ENTRIES SHOWN:

--- START ---

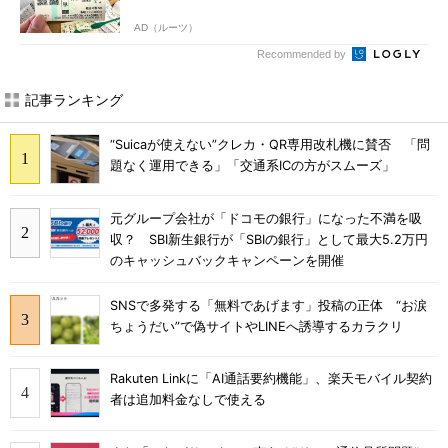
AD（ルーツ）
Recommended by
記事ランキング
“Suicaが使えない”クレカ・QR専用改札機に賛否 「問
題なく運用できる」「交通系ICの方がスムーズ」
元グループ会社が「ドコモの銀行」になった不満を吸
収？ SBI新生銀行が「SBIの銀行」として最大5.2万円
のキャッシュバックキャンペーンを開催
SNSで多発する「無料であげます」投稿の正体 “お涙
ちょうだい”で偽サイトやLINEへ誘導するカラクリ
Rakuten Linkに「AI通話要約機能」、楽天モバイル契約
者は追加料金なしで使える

--- END ---
--- START ---

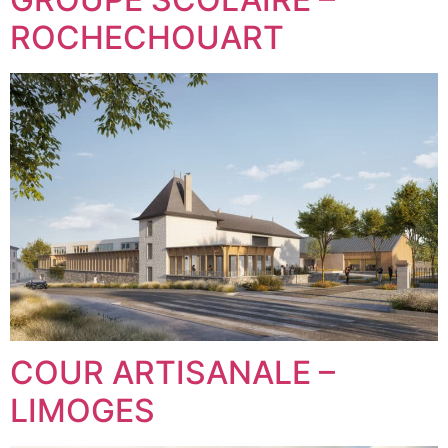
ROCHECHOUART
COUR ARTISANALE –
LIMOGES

--- END ---

Word for word, restate the lines of the listing above starting at the line with "題なく運用できる」「交通系ICの方がスムーズ」" and ending at the line with "者は追加料金なしで使える", and nothing outside them.

題なく運用できる」「交通系ICの方がスムーズ」
元グループ会社が「ドコモの銀行」になった不満を吸
収？ SBI新生銀行が「SBIの銀行」として最大5.2万円
のキャッシュバックキャンペーンを開催
SNSで多発する「無料であげます」投稿の正体 “お涙
ちょうだい”で偽サイトやLINEへ誘導するカラクリ
Rakuten Linkに「AI通話要約機能」、楽天モバイル契約
者は追加料金なしで使える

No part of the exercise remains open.